[[ Data for review open ]]

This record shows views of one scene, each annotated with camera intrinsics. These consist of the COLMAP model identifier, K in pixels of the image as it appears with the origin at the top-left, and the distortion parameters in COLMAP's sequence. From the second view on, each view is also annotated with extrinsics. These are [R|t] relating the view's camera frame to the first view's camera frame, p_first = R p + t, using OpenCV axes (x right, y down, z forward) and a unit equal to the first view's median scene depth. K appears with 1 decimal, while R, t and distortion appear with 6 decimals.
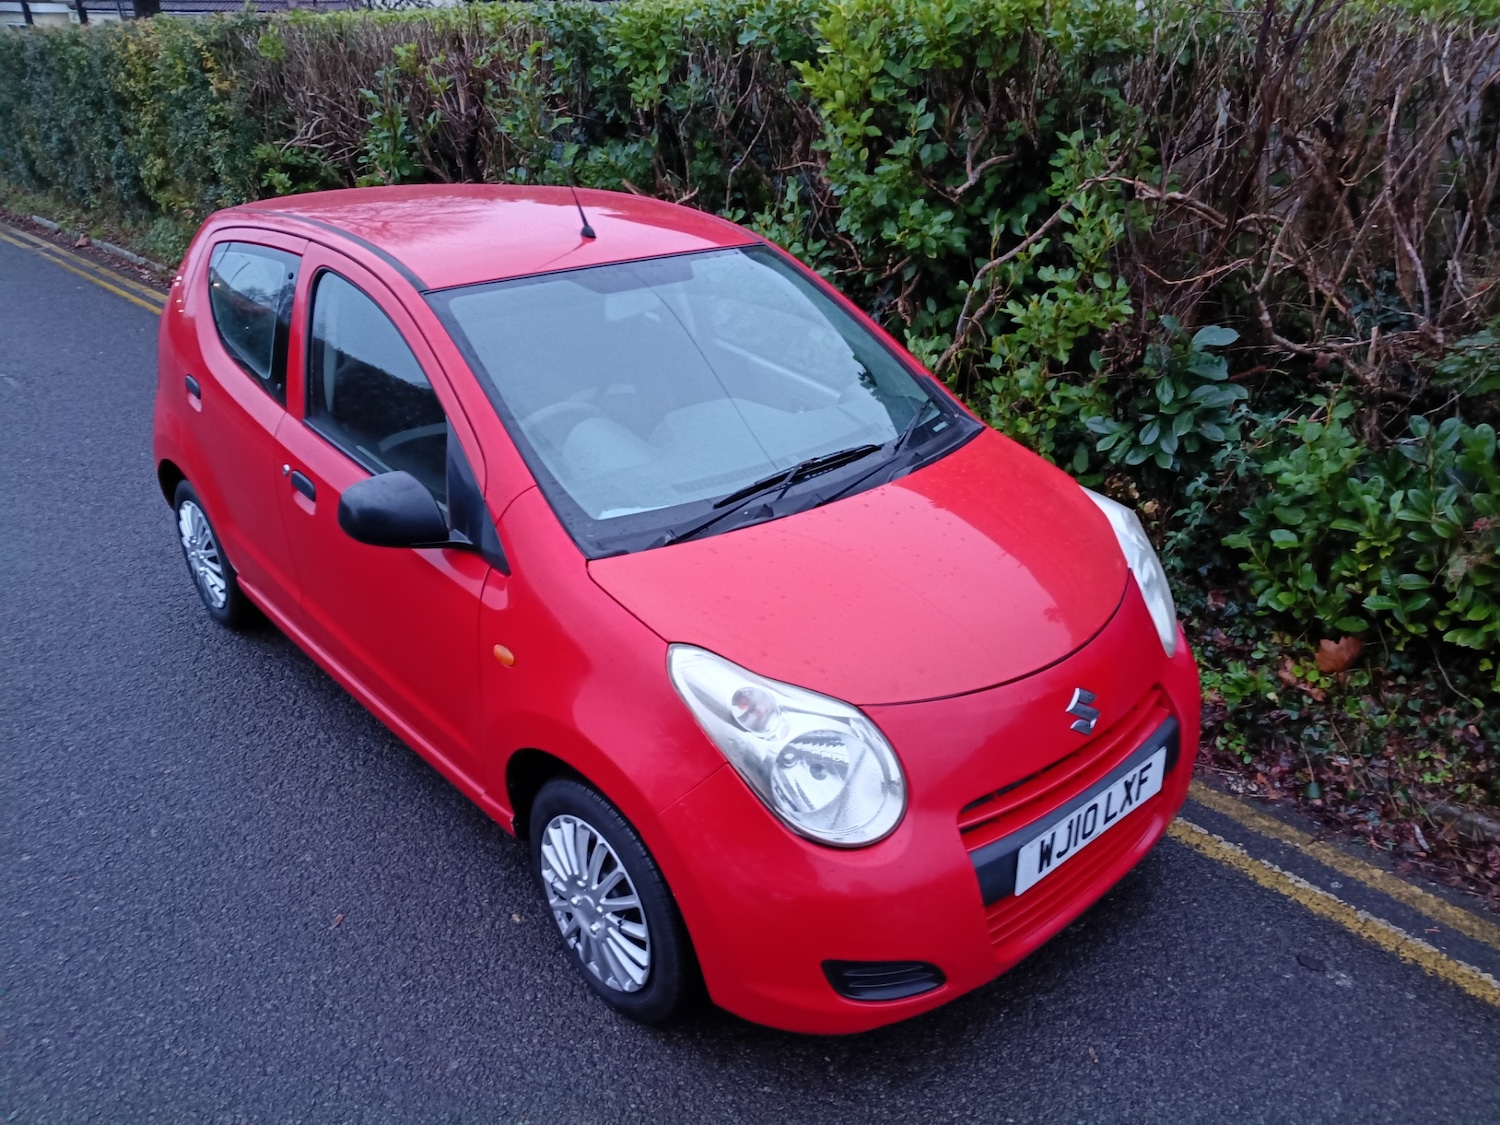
lens RADIAL K [[1135.9, 0, 750.2], [0, 1135.9, 559.3], [0, 0, 1]] dist [-0.014776, -0.000928]
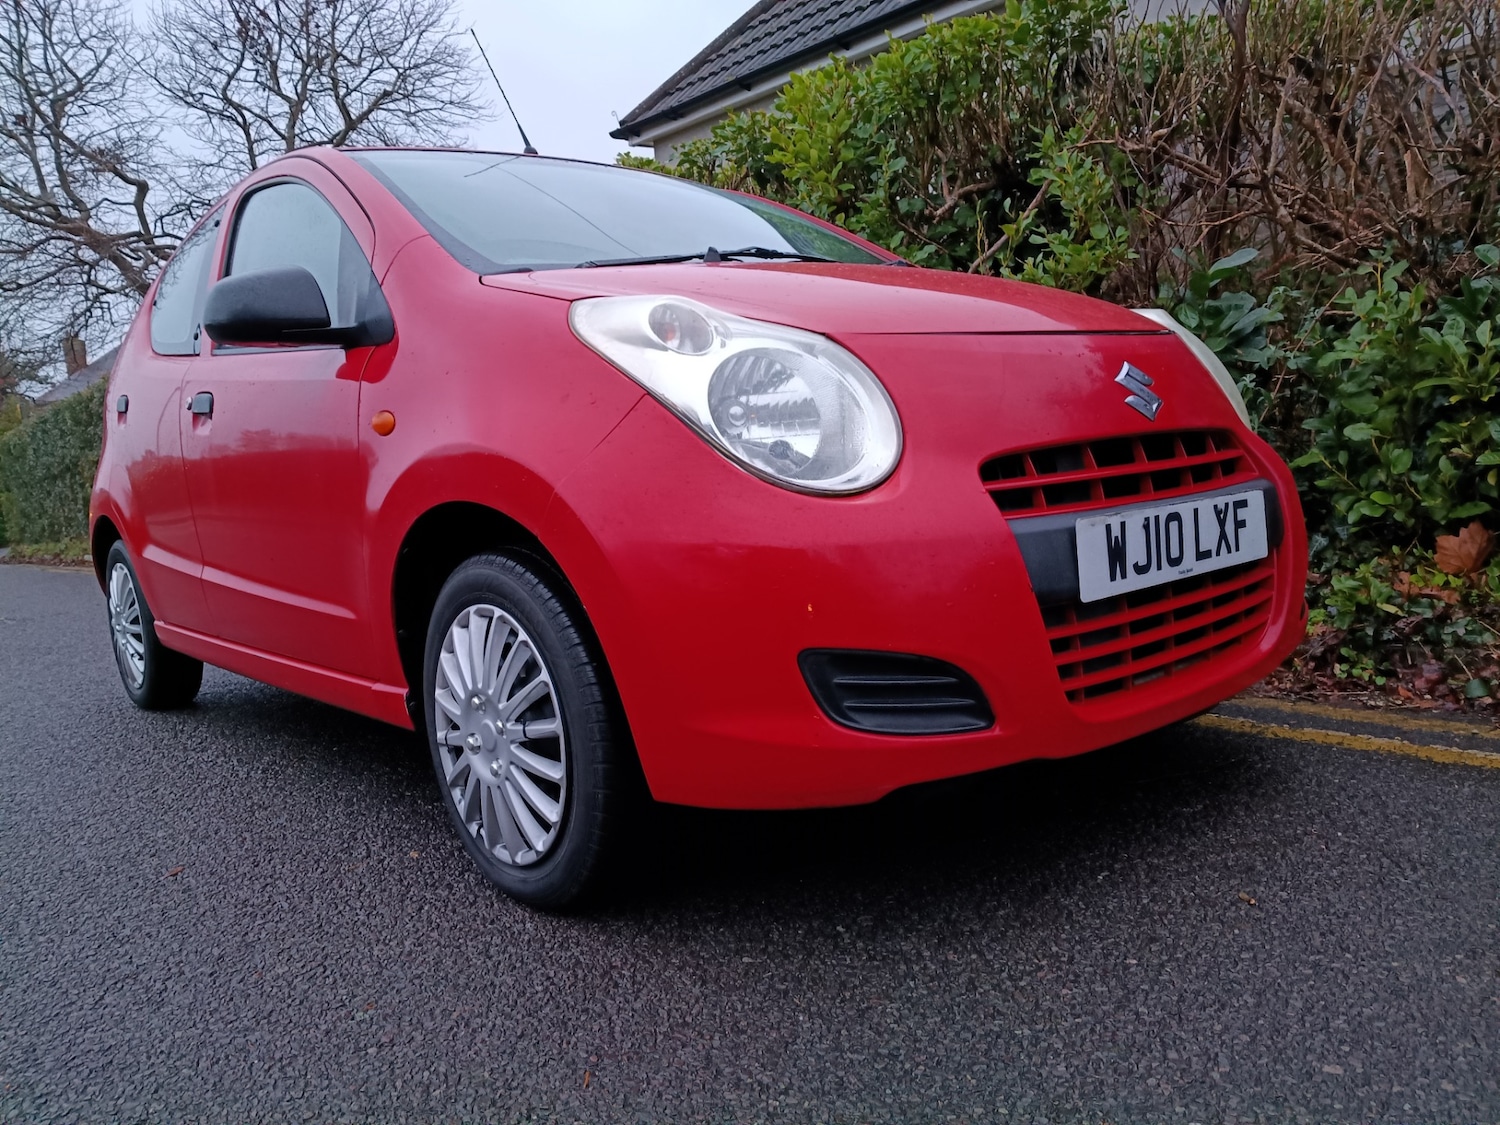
lens RADIAL K [[1135.9, 0, 750.2], [0, 1135.9, 559.3], [0, 0, 1]] dist [-0.014776, -0.000928]
pose [[0.996665, -0.076813, -0.027539, 0.036356], [0.064046, 0.945488, -0.319296, 0.325463], [0.050563, 0.316468, 0.947255, 0.221142]]
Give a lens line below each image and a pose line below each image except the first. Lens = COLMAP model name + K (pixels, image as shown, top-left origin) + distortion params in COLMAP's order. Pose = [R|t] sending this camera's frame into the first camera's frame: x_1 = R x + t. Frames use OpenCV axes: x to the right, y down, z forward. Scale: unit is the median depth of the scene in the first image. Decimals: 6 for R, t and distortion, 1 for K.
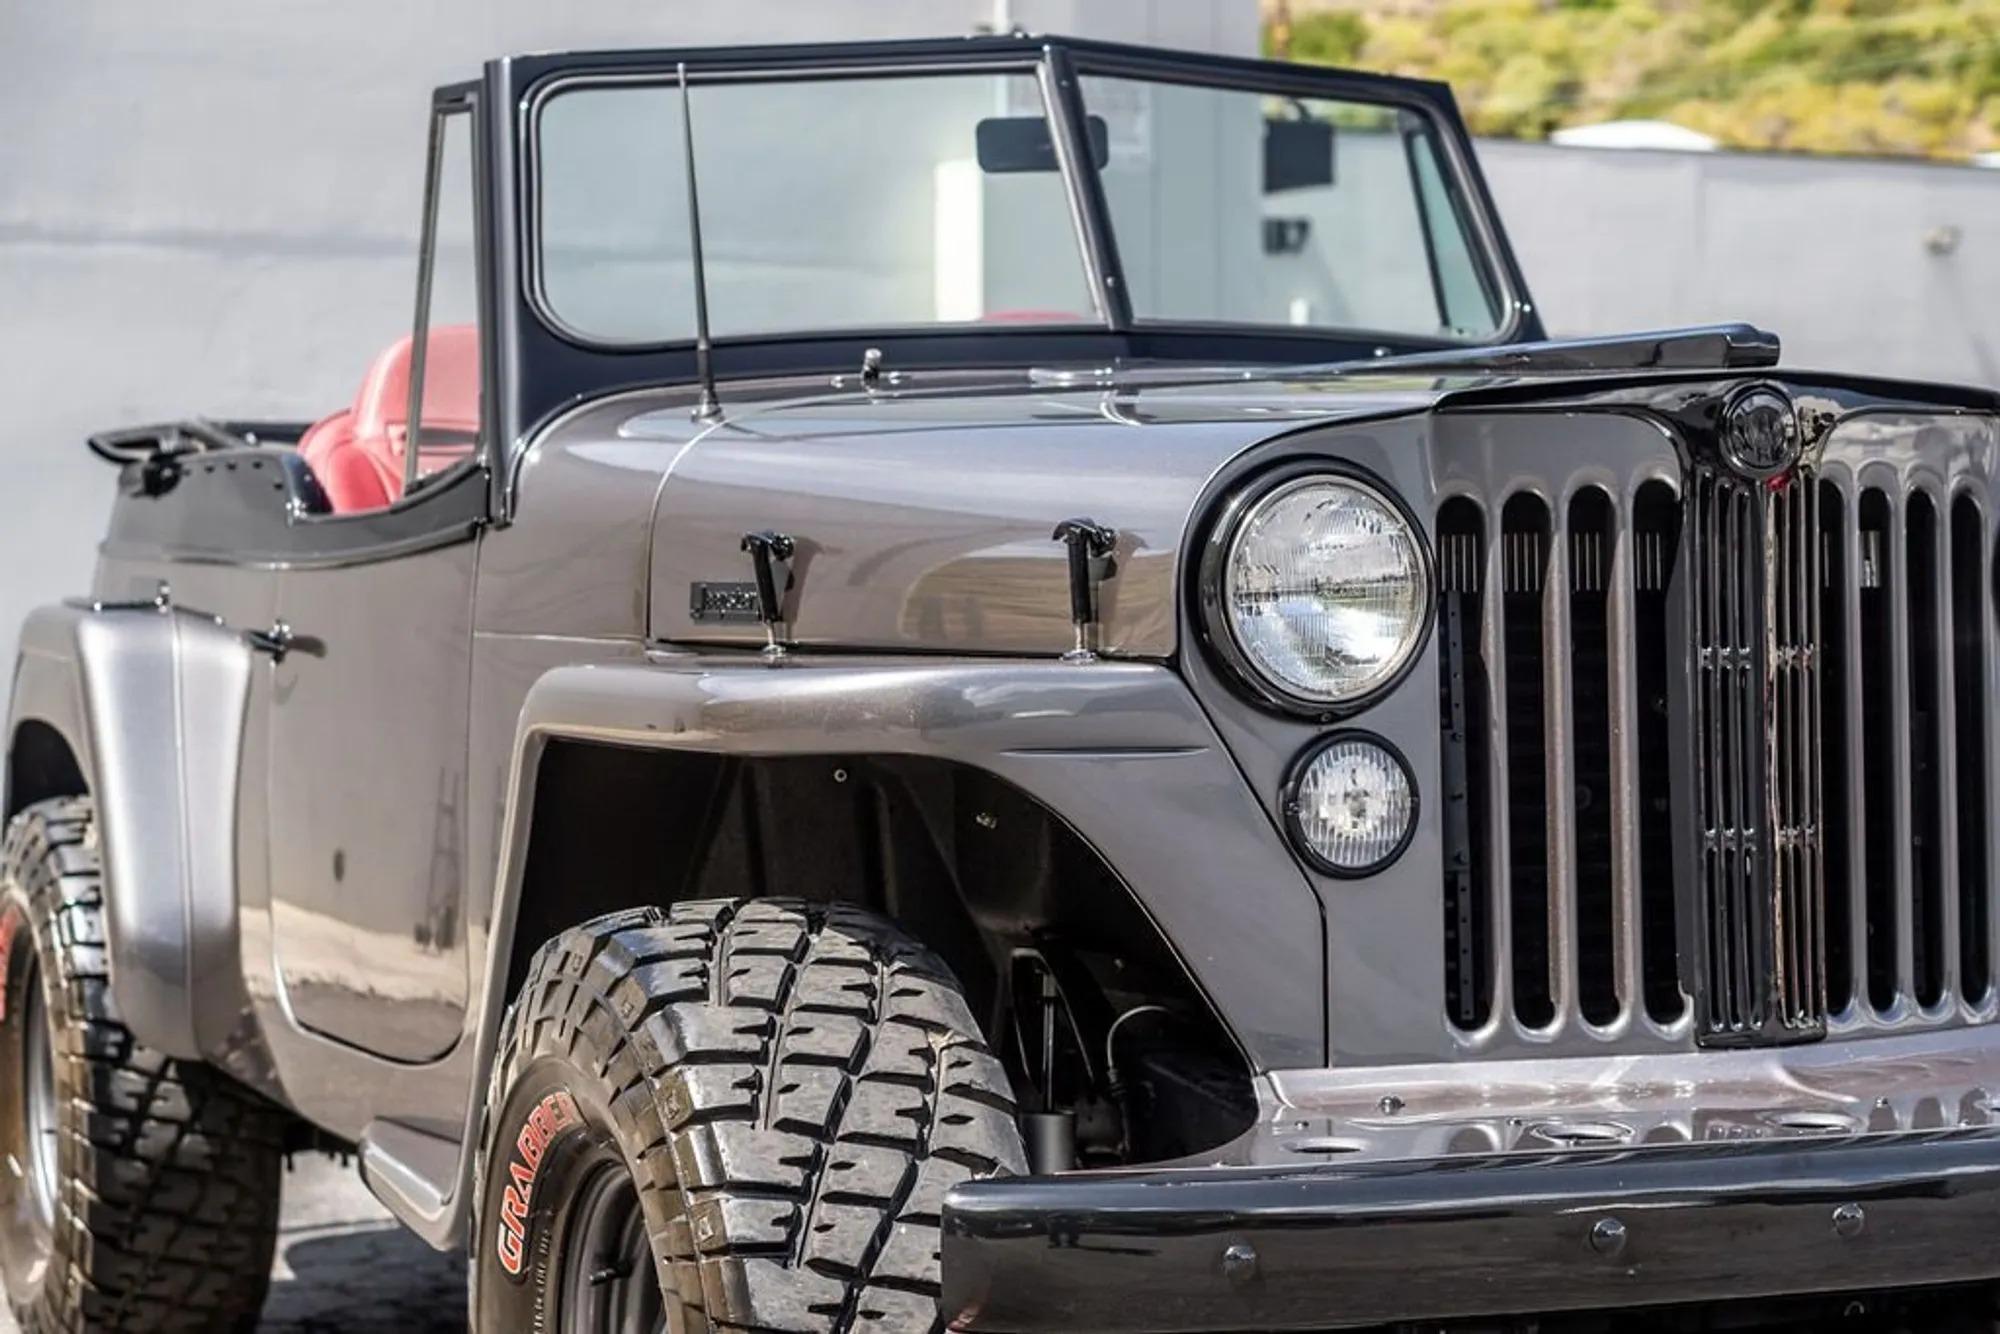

[[ Data for review closed ]]

> [Exercise objective]: Copy the entries above verbatim. Pictures do not belong in the copy.

> [Solution to the problem]:
This record shows views of one scene, each annotated with camera intrinsics. These consist of the COLMAP model identifier, K in pixels of the image as it appears with the origin at the top-left, and the distortion parameters in COLMAP's sequence. From the second view on, each view is also annotated with extrinsics. These are [R|t] relating the view's camera frame to the first view's camera frame, p_first = R p + t, using OpenCV axes (x right, y down, z forward) and a unit equal to the first view's median scene depth. K appears with 1 decimal, while R, t and distortion appear with 6 decimals.
lens RADIAL K [[1135.9, 0, 750.2], [0, 1135.9, 559.3], [0, 0, 1]] dist [-0.014776, -0.000928]
lens RADIAL K [[1135.9, 0, 750.2], [0, 1135.9, 559.3], [0, 0, 1]] dist [-0.014776, -0.000928]
pose [[0.996665, -0.076813, -0.027539, 0.036356], [0.064046, 0.945488, -0.319296, 0.325463], [0.050563, 0.316468, 0.947255, 0.221142]]
Give a lens line below each image and a pose line below each image except the first. Lens = COLMAP model name + K (pixels, image as shown, top-left origin) + distortion params in COLMAP's order. Pose = [R|t] sending this camera's frame into the first camera's frame: x_1 = R x + t. Frames use OpenCV axes: x to the right, y down, z forward. Scale: unit is the median depth of the scene in the first image. Decimals: 6 for R, t and distortion, 1 for K.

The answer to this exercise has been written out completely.